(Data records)
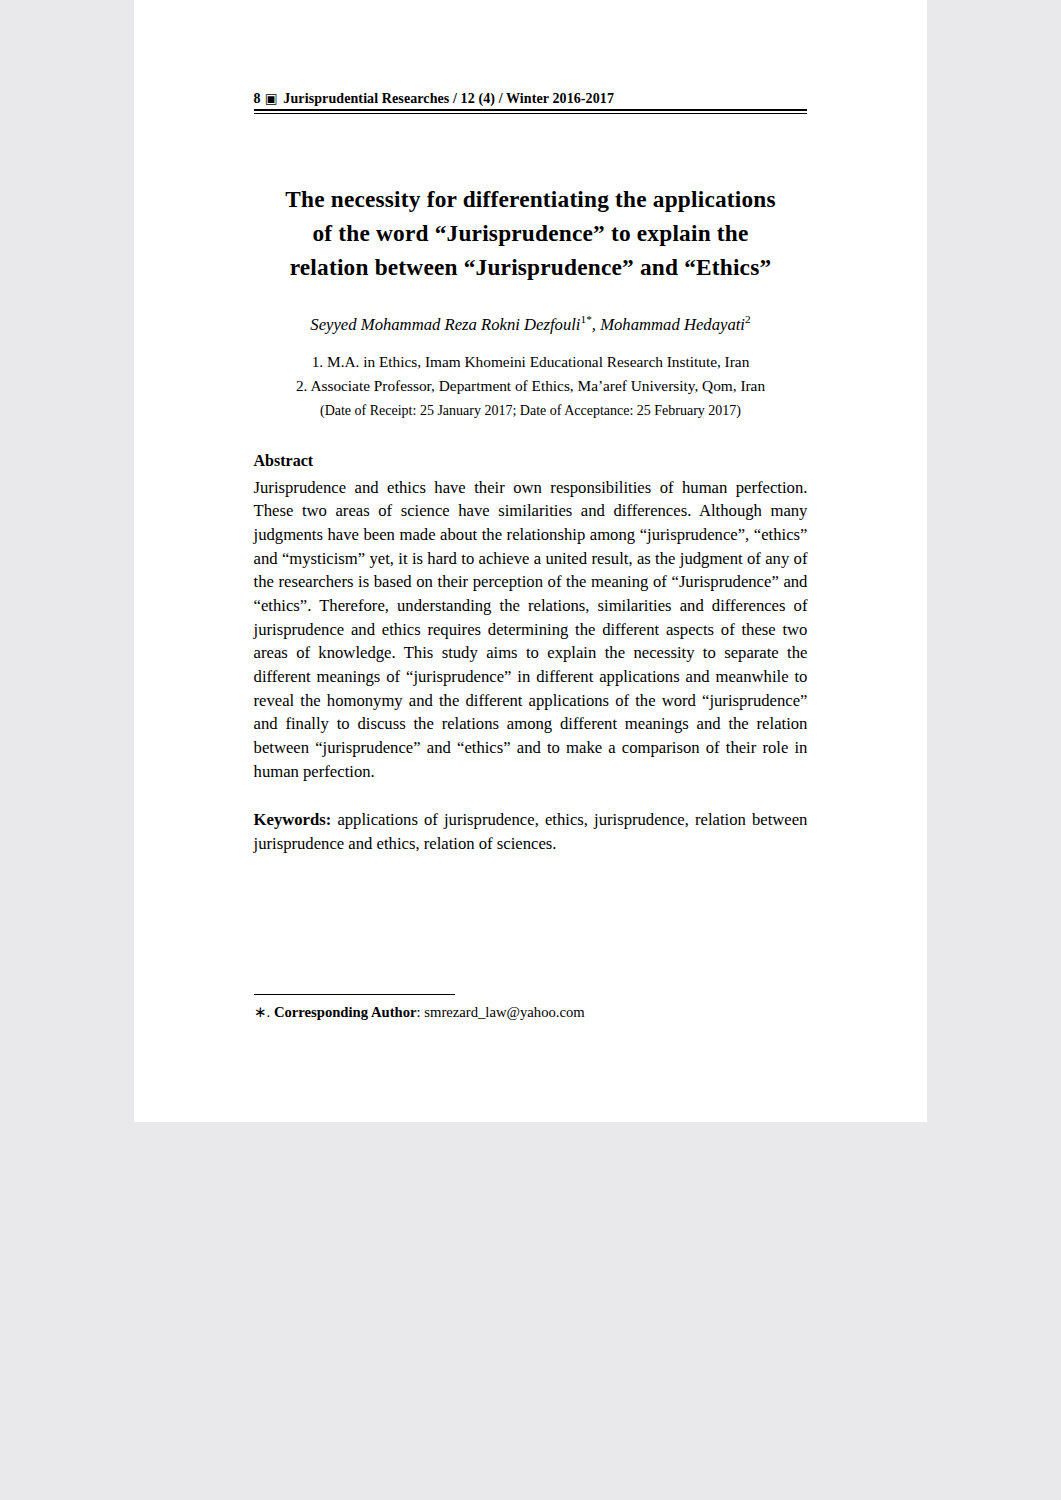8▣Jurisprudential Researches / 12 (4) / Winter 2016-2017
The necessity for differentiating the applications of the word “Jurisprudence” to explain the relation between “Jurisprudence” and “Ethics”
Seyyed Mohammad Reza Rokni Dezfouli1*, Mohammad Hedayati2
1. M.A. in Ethics, Imam Khomeini Educational Research Institute, Iran
2. Associate Professor, Department of Ethics, Ma’aref University, Qom, Iran
(Date of Receipt: 25 January 2017; Date of Acceptance: 25 February 2017)
Abstract
Jurisprudence and ethics have their own responsibilities of human perfection. These two areas of science have similarities and differences. Although many judgments have been made about the relationship among “jurisprudence”, “ethics” and “mysticism” yet, it is hard to achieve a united result, as the judgment of any of the researchers is based on their perception of the meaning of “Jurisprudence” and “ethics”. Therefore, understanding the relations, similarities and differences of jurisprudence and ethics requires determining the different aspects of these two areas of knowledge. This study aims to explain the necessity to separate the different meanings of “jurisprudence” in different applications and meanwhile to reveal the homonymy and the different applications of the word “jurisprudence” and finally to discuss the relations among different meanings and the relation between “jurisprudence” and “ethics” and to make a comparison of their role in human perfection.
Keywords: applications of jurisprudence, ethics, jurisprudence, relation between jurisprudence and ethics, relation of sciences.
∗. Corresponding Author: smrezard_law@yahoo.com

• PROBLEM STATEMENT:
Report each line of the data in which "Iran" occurs.

• RESPONSE TO THIS EXERCISE:
1. M.A. in Ethics, Imam Khomeini Educational Research Institute, Iran
2. Associate Professor, Department of Ethics, Ma’aref University, Qom, Iran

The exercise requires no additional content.